When did my precious daughter become so, well, bratty? I feel like I'm going to look up and see her face on My Super Sweet Sixteen, bemoaning the poverty of the used car she's been given or something equally ridiculous. Maybe she'll announce at age eight that she simply must have an ipad or cease to exist. It almost makes me want to return all of their Christmas presents and make them eat pbjs for a week.
In these moments of exasperation, it was so clear to me. The root of their complaining is a lack of gratitude. The ingratitude manifests itself in a sense of entitlement and what-have-you-done-for-me-lately. And it didn't take long for that clarity to reach a mirror. I am guilty as charged.
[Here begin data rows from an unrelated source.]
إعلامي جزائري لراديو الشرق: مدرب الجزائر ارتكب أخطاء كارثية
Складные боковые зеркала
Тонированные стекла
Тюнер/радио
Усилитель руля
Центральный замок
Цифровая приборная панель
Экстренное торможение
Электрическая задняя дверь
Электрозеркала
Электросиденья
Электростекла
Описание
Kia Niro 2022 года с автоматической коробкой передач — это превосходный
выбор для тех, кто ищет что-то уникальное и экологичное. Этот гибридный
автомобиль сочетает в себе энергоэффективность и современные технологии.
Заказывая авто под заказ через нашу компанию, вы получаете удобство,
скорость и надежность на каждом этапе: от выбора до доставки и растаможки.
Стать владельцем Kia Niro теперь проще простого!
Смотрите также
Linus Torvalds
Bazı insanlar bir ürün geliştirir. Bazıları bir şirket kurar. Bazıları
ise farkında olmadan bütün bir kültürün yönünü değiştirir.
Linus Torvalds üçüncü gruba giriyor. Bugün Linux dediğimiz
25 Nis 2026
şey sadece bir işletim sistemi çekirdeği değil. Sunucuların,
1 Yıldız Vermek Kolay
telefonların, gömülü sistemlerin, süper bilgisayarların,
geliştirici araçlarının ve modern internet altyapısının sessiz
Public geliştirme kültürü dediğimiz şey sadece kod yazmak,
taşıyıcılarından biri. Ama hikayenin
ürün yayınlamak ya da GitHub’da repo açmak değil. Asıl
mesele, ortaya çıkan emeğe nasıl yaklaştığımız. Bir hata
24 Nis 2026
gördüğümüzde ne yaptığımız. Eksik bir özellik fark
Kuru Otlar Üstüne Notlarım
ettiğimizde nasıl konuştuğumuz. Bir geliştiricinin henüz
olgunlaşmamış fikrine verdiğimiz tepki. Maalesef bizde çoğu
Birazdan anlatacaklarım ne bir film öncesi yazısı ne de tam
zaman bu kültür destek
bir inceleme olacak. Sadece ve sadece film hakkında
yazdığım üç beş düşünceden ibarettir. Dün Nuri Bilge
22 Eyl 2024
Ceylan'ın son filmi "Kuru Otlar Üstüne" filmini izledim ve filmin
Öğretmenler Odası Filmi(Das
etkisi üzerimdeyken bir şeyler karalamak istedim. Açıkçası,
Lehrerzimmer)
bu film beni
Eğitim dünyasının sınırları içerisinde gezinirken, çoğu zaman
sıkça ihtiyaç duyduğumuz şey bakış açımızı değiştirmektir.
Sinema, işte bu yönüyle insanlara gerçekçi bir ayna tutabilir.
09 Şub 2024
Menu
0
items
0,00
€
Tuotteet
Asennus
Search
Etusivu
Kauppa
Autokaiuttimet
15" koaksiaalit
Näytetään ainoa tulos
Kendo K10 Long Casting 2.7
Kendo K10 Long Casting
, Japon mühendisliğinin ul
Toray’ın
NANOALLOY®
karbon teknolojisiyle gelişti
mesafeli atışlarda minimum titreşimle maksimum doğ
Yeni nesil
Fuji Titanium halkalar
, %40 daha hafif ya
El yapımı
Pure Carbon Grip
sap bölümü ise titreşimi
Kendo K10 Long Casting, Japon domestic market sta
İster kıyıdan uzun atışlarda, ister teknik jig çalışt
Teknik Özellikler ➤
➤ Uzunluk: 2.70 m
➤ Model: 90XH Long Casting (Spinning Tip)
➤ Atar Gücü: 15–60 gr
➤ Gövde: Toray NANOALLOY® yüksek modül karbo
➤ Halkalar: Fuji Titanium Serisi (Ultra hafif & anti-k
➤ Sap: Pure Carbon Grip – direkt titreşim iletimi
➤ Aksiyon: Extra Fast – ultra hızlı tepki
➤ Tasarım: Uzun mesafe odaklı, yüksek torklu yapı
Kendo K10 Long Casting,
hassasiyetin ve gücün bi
I look at the opportunities, the things, the relationships I have, and I see the ways they don't meet my expectations. I complain. I wallow. I demand.
So before enforcing austerity measures, perhaps I need to reevaluate my own gifts and start seeing them as such. And in the meantime, I'm also on a quest to teach gratitude at my house. As Madame Blueberry learns, "A thankful heart is a happy heart..." So any suggestions you have for how to teach children to be thankful are more than welcome!!

I can completely relate to this! Lately, I have thought A LOT about gratefulness and enjoying our many current blessings. So often, I talk about things about our home that will be better when we get a bigger house, things that would be easier if we had more money, etc. And, I have been convicted about my attitude of thankfulness as I realize that A.J. will soon understand what I am saying and the attitude I say it with and will begin to "do as I do."
ReplyDeleteSo, you've got me thinking!
This plan will change and be tweaked, but when he is old enough (which won't be long), I want to do something around the dinner table each night (this will also challenge me to start cooking again!). Everyone can share something positive that happened to them that day or a blessing they received or whatever terminology works best, so "saying the blessing" can be a prayer of thanks for each of these things, led by a parent. OR, as they get used to this, I might have it BE the blessing--one adult start the prayer, thanking God for something from that day, circle the table and allow each child to thank God for their individual blessing, and have the second adult end the prayer thanking God for ALL of these blessings and others. Then, we can talk about the individual things they wanted to thank God for in more detail during dinner.
Again, with kids, Plan B is important! So, I'm sure this won't go quite as perfectly as it does in my head ha, and there will most certainly be other versions that develop! But, we'll see. I'm at least going to give it a shot, and I'll let you know how it goes!
Love you! Thanks for challenging me and getting me thinking!
Thanks for the comment, Liss! I have started trying to ask the girls what their favorite part of the day was so that they will focus on something positive each night. Sometimes they have to think for a bit! :) Can't wait to hear how your plan goes--it sounds like a good one to me.